Phyllis Magige, a jua kali artisan who works as liaison between the entrepreneurs and Gearbox says she gets encouraged when she sees young women showing interest in hardware development.
“When Machine-Ani started [in 2019], many people thought it was a [men’s] affair. For a long time, people assumed that men were the creators of the products, and women should be on the back seat doing marketing,” she says. One of the mandates of the space is to include as many people as possible, especially those who had been ignored in the past when it comes to hardware development.

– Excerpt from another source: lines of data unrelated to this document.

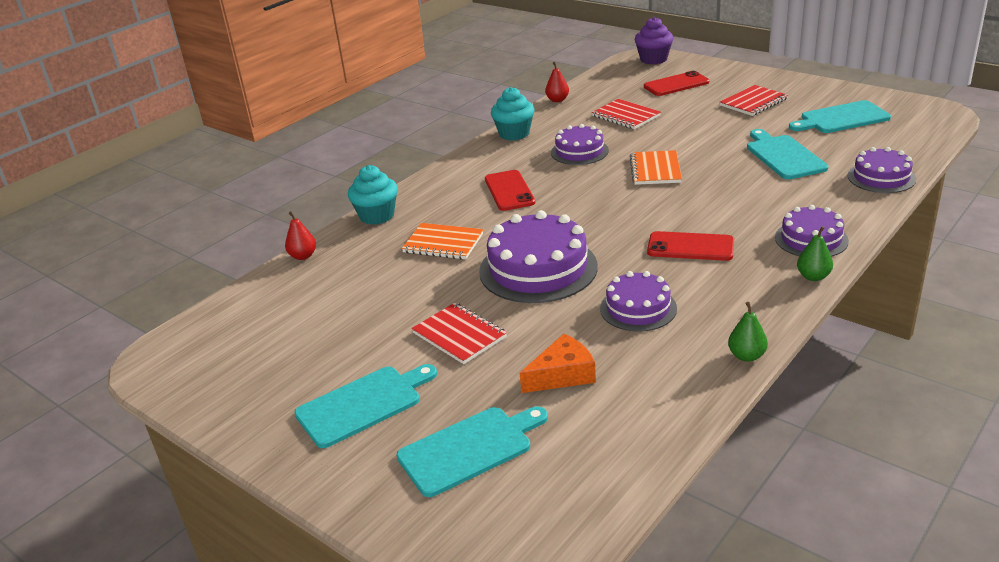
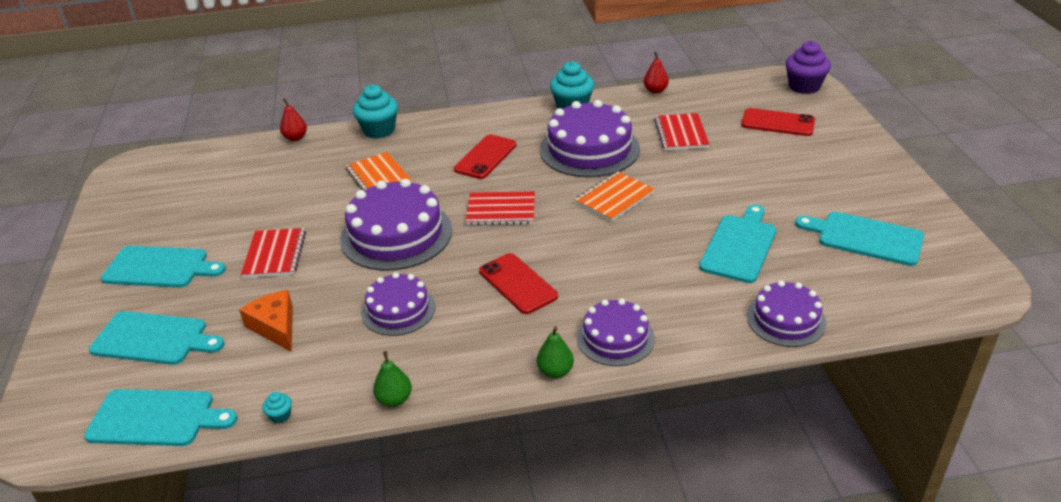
camera: 40 degrees right, 5 degrees up
orange cheese [520,334,596,393] -> orange cheese turned 135 degrees counterclockwise [239,290,293,352]
purple cake [551,124,609,165] -> purple cake [540,100,640,177], size x1.68
red notebook [720,85,788,116] -> red notebook moved to [466,191,535,225]
none -> turquoise cutting board [84,389,238,446]
none -> turquoise cupcake [262,392,292,424]

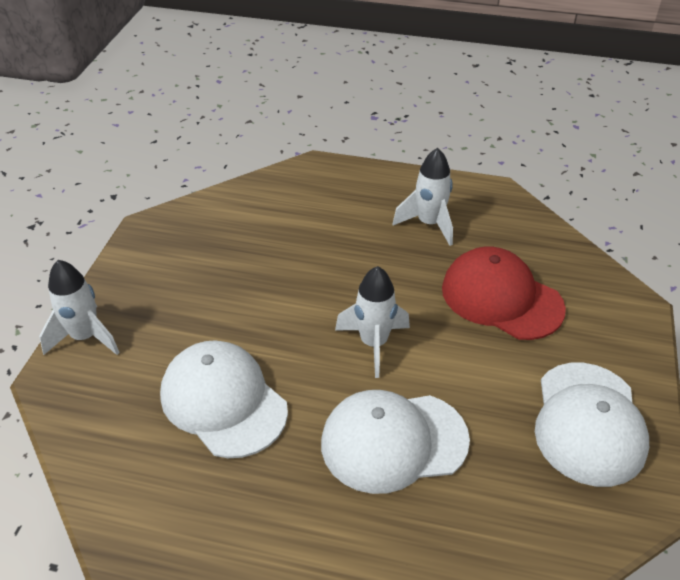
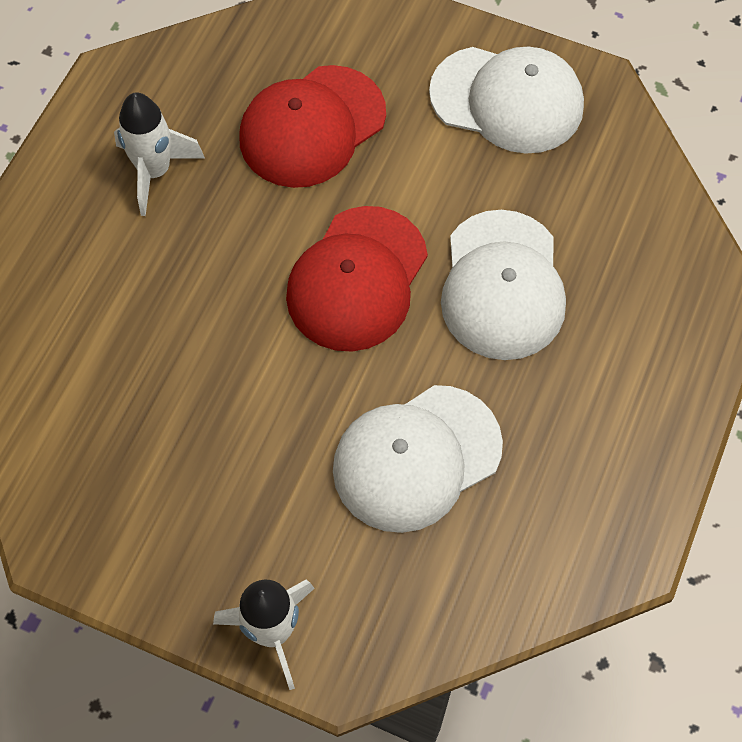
camera: 80 degrees left, 20 degrees up
white rocket [335,266,410,378] -> red cap [286,206,428,352]

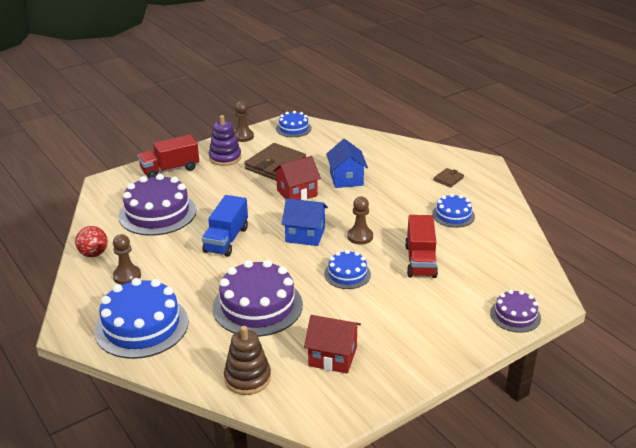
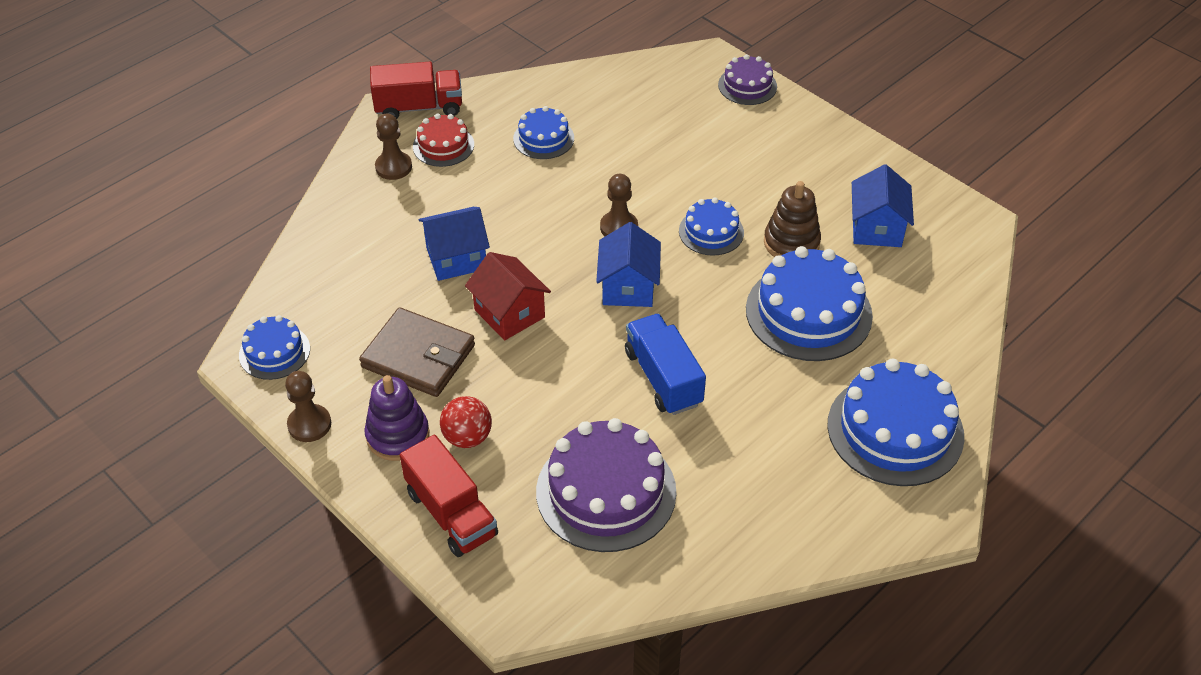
camera: 100 degrees left, 15 degrees up
red ball [75,226,108,257] -> red ball moved to [440,396,492,448]
brown pawn [113,234,141,285] -> brown pawn moved to [375,113,412,180]
blue truck [202,195,248,257] -> blue truck turned 120 degrees counterclockwise [625,314,706,415]
purple cake [212,260,303,337] -> blue cake [746,246,873,361]
brown stacking toy [224,326,271,395] -> brown stacking toy moved to [764,181,821,257]
red house [304,315,361,374] -> blue house [852,164,914,247]
red truck [405,215,438,278] -> red truck moved to [370,62,462,119]
brown wallet [434,168,464,187] -> red cake [413,113,474,167]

“I remember the first time I introduced myself as a welder, many people discouraged me. I was breastfeeding and they said the flames from the machines would dry up my ovaries,” says Caroline, while narrating the challenges she faced when she started out. She adds that even though the Machine-Ani project promises to bring more women into the world of technology, the focus still seems to be on men, and there are no campaigns by the organization that are tailored specifically for women.
“As a woman, trying to find your space in the workshop can be lonesome. I felt lost the first few days, because I was surrounded by men who constantly made me feel like I did not belong,” she says.
She also says the perception is still that Gearbox Machine-Ani was started by bourgeoisie engineers who went to school abroad, so there are customers who imagine that the items produced at the workshop, even by the jua kali artisans, are expensive.
“For some customers, the moment you mention that you made your items at Gearbox, they run away thinking they are expensive,” she says, adding that other than focusing only on creating hardware, the workshop should explore possibilities of teaching jua kali artisans how to use tools like social media to market their wares. Currently, the artisans take their finished products from the workshop and market them at jua kali centres around the city. Other times, they depend on others at Gearbox to spread the message to potential customers.
Members of the Jua Kali Association say they are now having conversations with the government on how they can start importing their products. Their focus is on upgrading products from small and medium enterprises to make them competitive in the global market.
“The global trend right now is on developing efficient and practical hardware. Something that serves more than one purpose. For instance, people are no longer just looking to buy a chair. They want a chair that can transform into a bed and also have extra storage,” says Phyllis. Part of the training that the jua kali artisans who go through at the workshop get is how they can make their products more competitive.
“It is exciting to see people who have been ignored for long finally getting the validation that the items they create and the jobs they do are important. Their passion is being reborn,” says Phyllis.
Gachigi started Gearbox with hopes that it will inspire people who had the desire to build their own hardware. Before the makerspace opened, a lot of focus was put on software development. Hardware development was assumed to be less prestigious and left mostly for jua kali artisans who did the bare minimum when it comes to creating competitive products.
It’s been a long time since 2011 and that outlook is slowly receding. They have gotten interest from different parts of the country and are sourcing for funding to open more workshops as well as satellite work spaces in rural areas where artisans such as carpenters, plumbers and others who are interested in hardware development can create their ideas.
“Jua kali was believed to be for people who did not go to school and could not get creative with the items they sold by the roadside. Now things are changing,” says Muteti. Their hope is that soon, the pandemic will be a thing of the past and they will get a steady demand for the products they have been creating. Until then, they hang on the hope that comes when they meet at the workshop.